*EXERCISE TEXT*
Bruns and Moon (2019) use an extensive data set to address the imbalance in most studies of social media platforms, namely that of studying only hashtagged content and not mundane everyday use. Specifically, the study draws on a comprehensive data set that tracks the public activities of all Australian Twitter accounts during a 24-hour period in March 2017.

Bechmann (2019) investigates the Facebook posting behaviour of 922 posting users over a time span of seven years (from 2007 to 2014), using an innovative combination of survey data and private profile feed post counts obtained through the Facebook API to understand the differences in posting behaviour of demographic groups.

Rosales and Fernandez-Ardévol (2019) undertake a critical review of the academic literature on big data and highlight how structural ageism can be found in such studies.

Elgesem (2019) explore the potential and challenges of using hyperlinks as data through a study of polarization in blogs about climate change. The article finds that the bloggers in the sample predominantly link to sources that they agree with and, if they link to a source with different opinions, the link is part of negative criticism of the targeted source.

The second group of articles attempts to make sense of data by using ethnographic methods to infer meaning from onlife traces from ICTs and associated usage.

Leckner and Severson (2019) propose to use digital method triangulation and exemplify the benefits of two cases: digital focus groups and a combination of internet traffic measurements, surveys and diaries.

Møller and Robards (2019) propose to study “ways of being with media”, which they call an ethnography of ephemeral mobilities that analytically integrate four dimensions: bodies and affect, media objects and environments, memory and narrative, and the overall research encounter.

Karlsson (2019) uses in-depth individual interviews to find out more about how the use of a specific type of self-tracking apps (period trackers) confers meaning on the everyday lives of users and reproduces traditional feminine cultures such as privacy and shaming.

Saariketo (2019) also studies the use of self-monitoring, but more broadly, and applies a combination of interviews and media diaries with log data prompts to make the participants reflect on their use and the meaning of their digital bodies.

Saved data entries:
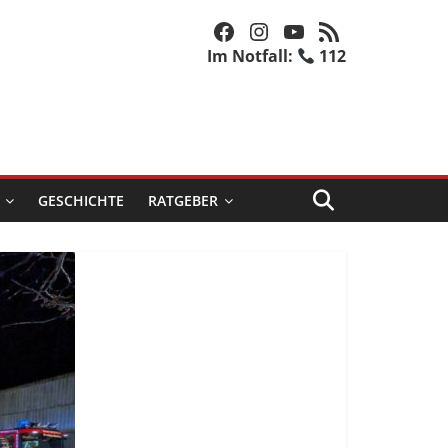
Facebook
Instagram
YouTube
RSS-Feed
Im Notfall:
112
GESCHICHTE
RATGEBER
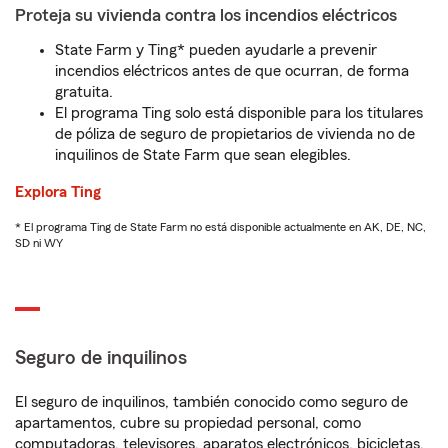
Proteja su vivienda contra los incendios eléctricos
State Farm y Ting* pueden ayudarle a prevenir
incendios eléctricos antes de que ocurran, de forma
gratuita.
El programa Ting solo está disponible para los titulares
de póliza de seguro de propietarios de vivienda no de
inquilinos de State Farm que sean elegibles.
Explora Ting
* El programa Ting de State Farm no está disponible actualmente en AK, DE, NC,
SD ni WY
Seguro de inquilinos
El seguro de inquilinos, también conocido como seguro de
apartamentos, cubre su propiedad personal, como
computadoras, televisores, aparatos electrónicos, bicicletas,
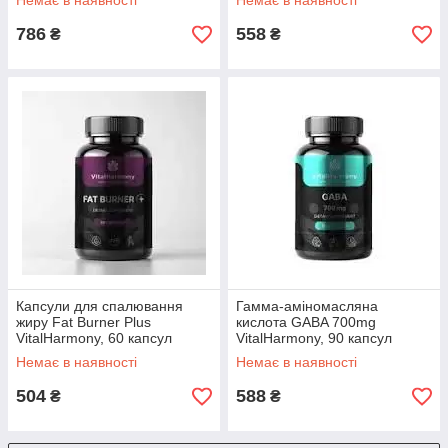
Немає в наявності
Немає в наявності
786
558
₴
₴
Капсули для спалювання
Гамма-аміномасляна
жиру Fat Burner Plus
кислота GABA 700mg
VitalHarmony, 60 капсул
VitalHarmony, 90 капсул
Немає в наявності
Немає в наявності
504
588
₴
₴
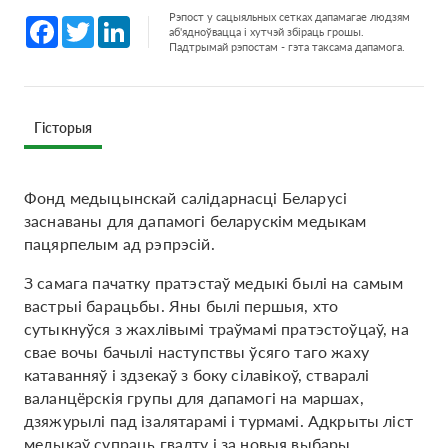
Рэпост у сацыяльных сетках дапамагае людзям
Facebook
Twitter
LinkedIn
аб'ядноўвацца і хутчэй збіраць грошы.
Падтрымай рэпостам - гэта таксама дапамога.
Гісторыя
Фонд медыцынскай салідарнасці Беларусі
заснаваны для дапамогі беларускім медыкам
пацярпелым ад рэпрэсій.
З самага пачатку пратэстаў медыкі былі на самым
вастрыі барацьбы. Яны былі першыя, хто
сутыкнуўся з жахлівымі траўмамі пратэстоўцаў, на
свае вочы бачылі наступствы ўсяго таго жаху
катаванняў і здзекаў з боку сілавікоў, стваралі
валанцёрскія групы для дапамогі на маршах,
дзяжурылі пад ізалятарамі і турмамі. Адкрыты ліст
медыкаў супраць гвалту і за новыя выбары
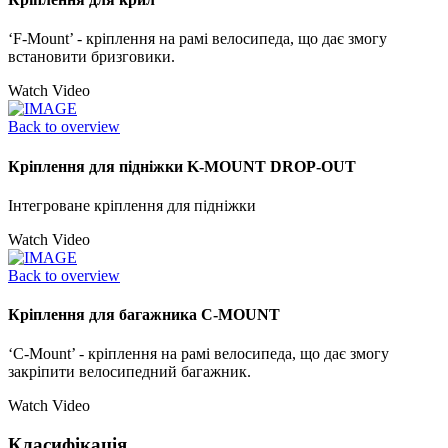
‘F-Mount’ - кріплення на рамі велосипеда, що дає змогу
встановити бризговики.
Watch Video
Back to overview
Кріплення для підніжки K-MOUNT DROP-OUT
Інтегроване кріплення для підніжки
Watch Video
Back to overview
Кріплення для багажника C-MOUNT
‘C-Mount’ - кріплення на рамі велосипеда, що дає змогу
закріпити велосипедний багажник.
Watch Video
Класифікація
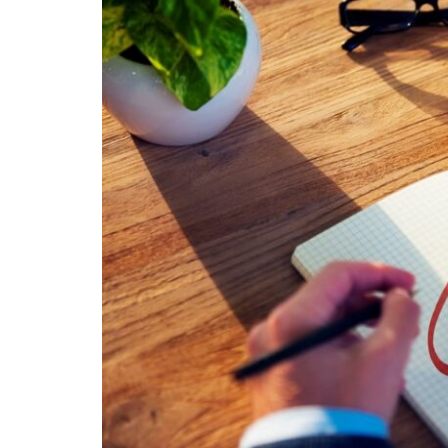
Maatwerk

*STUDY QUESTIONS*
a – In the summary of digital media studies, why do Bruns and Moon (2019) use an extensive data set? Answer in one to three sentences.
b – Pick up the summary of digital media studies after its final sentence and keep writing.

*ANSWERS BY TASK*
a – Bruns and Moon (2019) use it to correct an imbalance in most studies of social media platforms, which examine only hashtagged content and not mundane everyday use. Their data set tracks the public activities of all Australian Twitter accounts over a 24-hour period in March 2017.

b –
Lai, Pagh and Zeng (2019) argue in favour of a comparative ethnography of communication that emphasizes the study of intermediality by taking a people-centred approach. More specifically, the research design combines network sampling and maximum variation sampling with communication diaries and elicitation interviews.

Munk (2019) explores the meaning problem in data studies by using a web corpus (a collection of websites connected by their hyperlinks) that mapped the so-called New Nordic Food Movement in Scandinavia. The collection of hyperlinks and word clusters, he argues, are onlife traces that tell us something about who these actors are associating with, what they are talking about and when they are doing so. However, they do not reveal the meaning of those actions to us. In response, Munk suggests four qualitative methods to make sense of these onlife traces by adding a qualitative component to the existing (quantitative) data.

Eg and Krumsvik (2019) in turn apply an experimental set-up to test whether personality traits influence news engagement online.

Beyond this straightforward methodological division of articles into big data and small data studies, the articles are interlinked thematically. Hence, two or more articles address one of the following four dimensions: mundane usage, smartphone and app usage, civic engagement and democracy, and demographic biases.

Bruns and Moon (2019) note that much of the existing research into the use of social media platforms focuses on the exceptional, while everyday social media practices remain comparatively underexamined. Instead of examining hashtags on Twitter, they investigate the entire Australian Twittersphere. Similarly focusing on the mundane, Saariketo (2019) investigates the experiences gained from self-monitoring and the encounters with tracked data by self-identified avid ICT users, and Karlsson (2019) maps the reasons for using period trackers among a group of Danish women.

The smartphone is perhaps the prime representative of onlife. In 2018, the British Office of Communications reported that the average person in the UK spends more than a day a week online and checks his or her smartphone every 12 minutes (Ofcom, 2018). As a consequence, the study of onlife implies the study of smartphone use in one way or another, and three of the articles explicitly deal with smartphone app usage in everyday life. The women interviewed in Karlsson’s (2019) study experience period tracker apps as private, shame-free rooms for exploratory engagement with the menstruating body, and the risk of embodied data potentially becoming shareable commodities does not affect the everyday self-tracking practice of these women. Møller and Robards’ (2019) article has a purely methodological focus on app usage and considers three methods in qualitative “small data” social media research: the walkthrough, the go-along and the scroll back methods – all related to the use of smartphone app use. In a sense, Saariketo (2019) takes the inquiry of app use even further by elaborating on the ways in which research interventions may repurpose the means of datafication and create possibilities for people to reflect on what it means in their daily lives. Although people and not apps are the centre of Lai, Pagh and Zeng (2019) work, the article illustrates a people’s perspective in which apps such as Facetime, WeChat and Youtube appear when investigating communication from a holistic point of view.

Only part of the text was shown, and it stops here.